DAHNE v. RICHEY
SUPREME COURT OF THE UNITED STATES
D. DAHNE v. THOMAS W. S. RICHEY
on petition for writ of certiorari to the united states court of appeals for the ninth circuit
The petition for a writ of certiorari is denied.
Justice Alito, with whom Justice Thomas and Justice Kavanaugh join, dissenting from denial ofcertiorari.
Does the First Amendment require a prison to entertain a prisoner grievance that contains veiled threats to killor injure a guard? Or may the prison insist that the prisoner rewrite the grievance to eliminate any threatening language? In this case, respondent Thomas Richey, an inmate currently serving a sentence for murder in Washington state prison, submitted a written prison grievance complaining that a guard had improperly denied him shower privileges. His grievance not only insulted the guard, referring to her as a “fat Hispanic,” but contained language that may reasonably be construed as a threat. Specifically, the grievance stated:
“It is no wonder [why] guards are assaulted and even killed by some prisoners. When guards like this fat Hispanic female guard abuse their position . . . it can make prisoners less civilized than myself to resort to violent behavior in retaliation.” App. to Pet. for Cert. 109a–110a.
The prison refused to entertain the grievance, but permitted Richey to refile his complaint with the offensive language omitted. Richey refused to comply and instead submitted a second grievance that repeated much of the original language, adding, “[i]t is no wonder why guards are slapped and strangled by some prisoners.” Id., at 111a. The record reflects that Richey’s grievance came “just a few months after an inmate actually did murder a DOC staff member” at a Washington state prison “by strangling her to death.” Id., at 106a.

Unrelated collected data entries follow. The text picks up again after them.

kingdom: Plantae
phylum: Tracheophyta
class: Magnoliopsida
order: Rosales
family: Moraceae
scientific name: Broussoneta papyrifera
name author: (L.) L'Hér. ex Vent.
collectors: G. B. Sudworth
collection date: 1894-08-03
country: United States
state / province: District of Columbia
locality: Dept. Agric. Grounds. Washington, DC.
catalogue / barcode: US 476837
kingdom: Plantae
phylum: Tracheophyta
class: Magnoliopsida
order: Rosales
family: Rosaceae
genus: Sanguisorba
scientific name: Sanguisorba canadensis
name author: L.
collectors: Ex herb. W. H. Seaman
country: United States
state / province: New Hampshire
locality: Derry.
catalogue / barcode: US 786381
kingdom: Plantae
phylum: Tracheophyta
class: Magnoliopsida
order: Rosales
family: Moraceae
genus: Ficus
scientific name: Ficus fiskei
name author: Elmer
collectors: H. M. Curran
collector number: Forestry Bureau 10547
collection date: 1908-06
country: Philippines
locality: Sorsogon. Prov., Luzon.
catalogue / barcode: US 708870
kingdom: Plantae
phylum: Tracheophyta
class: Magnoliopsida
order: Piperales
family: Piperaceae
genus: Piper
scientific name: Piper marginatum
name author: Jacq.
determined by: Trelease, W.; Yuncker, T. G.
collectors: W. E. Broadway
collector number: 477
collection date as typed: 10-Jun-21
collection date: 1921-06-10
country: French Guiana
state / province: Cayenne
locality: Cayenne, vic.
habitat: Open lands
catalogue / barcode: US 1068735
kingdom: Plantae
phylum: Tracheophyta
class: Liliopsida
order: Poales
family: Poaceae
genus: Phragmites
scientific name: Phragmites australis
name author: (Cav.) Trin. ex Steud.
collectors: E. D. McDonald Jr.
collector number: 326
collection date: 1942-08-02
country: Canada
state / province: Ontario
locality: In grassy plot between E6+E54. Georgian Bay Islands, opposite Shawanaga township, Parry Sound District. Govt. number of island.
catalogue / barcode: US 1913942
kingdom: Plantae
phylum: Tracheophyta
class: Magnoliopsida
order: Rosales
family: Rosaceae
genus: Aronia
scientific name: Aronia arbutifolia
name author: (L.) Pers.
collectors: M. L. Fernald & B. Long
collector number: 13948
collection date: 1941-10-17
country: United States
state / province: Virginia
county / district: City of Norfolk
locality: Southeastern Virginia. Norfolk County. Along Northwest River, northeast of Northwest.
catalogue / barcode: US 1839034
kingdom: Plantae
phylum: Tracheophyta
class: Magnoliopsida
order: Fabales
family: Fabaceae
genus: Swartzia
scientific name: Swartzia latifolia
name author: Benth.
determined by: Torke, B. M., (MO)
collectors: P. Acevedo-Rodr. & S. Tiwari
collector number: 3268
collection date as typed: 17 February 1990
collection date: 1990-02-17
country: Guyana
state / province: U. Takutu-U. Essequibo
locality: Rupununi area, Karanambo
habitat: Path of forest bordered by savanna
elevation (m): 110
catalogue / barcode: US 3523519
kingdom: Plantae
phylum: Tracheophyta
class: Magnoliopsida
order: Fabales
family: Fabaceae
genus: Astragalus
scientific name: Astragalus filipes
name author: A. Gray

Petitioner Dennis Dahne, a prison employee who processes inmate grievances, refused to accept Richey’s modified grievance. Dahne later explained that his decision was based on the fact that the grievance contained “so much irrelevant, inappropriate, and borderline threatening extra language.” Ibid. When Dahne refused to process Richey’s modified grievance, Richey filed this action in Federal District Court, claiming that Dahne violated his First Amendment free-speech and petition rights. Al-though the District Court originally dismissed Richey’s claim, that decision was reversed by the United States Court of Appeals for the Ninth Circuit, which held that Richey stated a valid claim for relief under the First Amendment. See Richey v. Dahne, 624 Fed. Appx. 525, 526 (2015). In the decision below, the Ninth Circuit doubled down on its earlier ruling, holding that prisoners have a clearly established constitutional right to use “disrespectful” language in prison grievances and that Richey was entitled to summary judgment on his First Amendment claim. 733 Fed. Appx. 881, 883–884 (2018).
We have made it clear that prisoners do not retain all of the free speech rights enjoyed by persons who are not incarcerated. See, e.g., Shaw v. Murphy, 532 U. S. 223, 229 (2001). Prisons are dangerous places. To maintain order, prison authorities may insist on compliance with rules that would not be permitted in the outside world. See Turner v. Safley, 482 U. S. 78, 89–91 (1987). Even if a prison must accept grievances containing personal insults of guards, a proposition that is not self-evident, 1 * does it follow that prisons must tolerate veiled threats? I doubt it, but if the Court is uncertain, we should grant review in this case. Perhaps there is more here than is apparent on the submissions before us, but based on those submissions, the decision of the Ninth Circuit defies both our precedents and common sense.
1* Indeed, several courts have upheld prison rules barring or punishing prisoners’ use of insolent, disrespectful, or profane language in written grievances and complaints. See, e.g., Smith v. Mosley, 532 F. 3d 1270, 1274, 1277 (CA11 2008); Ustrak v. Fairman, 781 F. 2d 573, 580 (CA7 1986);In re Parmelee, 115 Wash. App. 273, 283–285, 63 P. 3d 800, 806–807 (2003).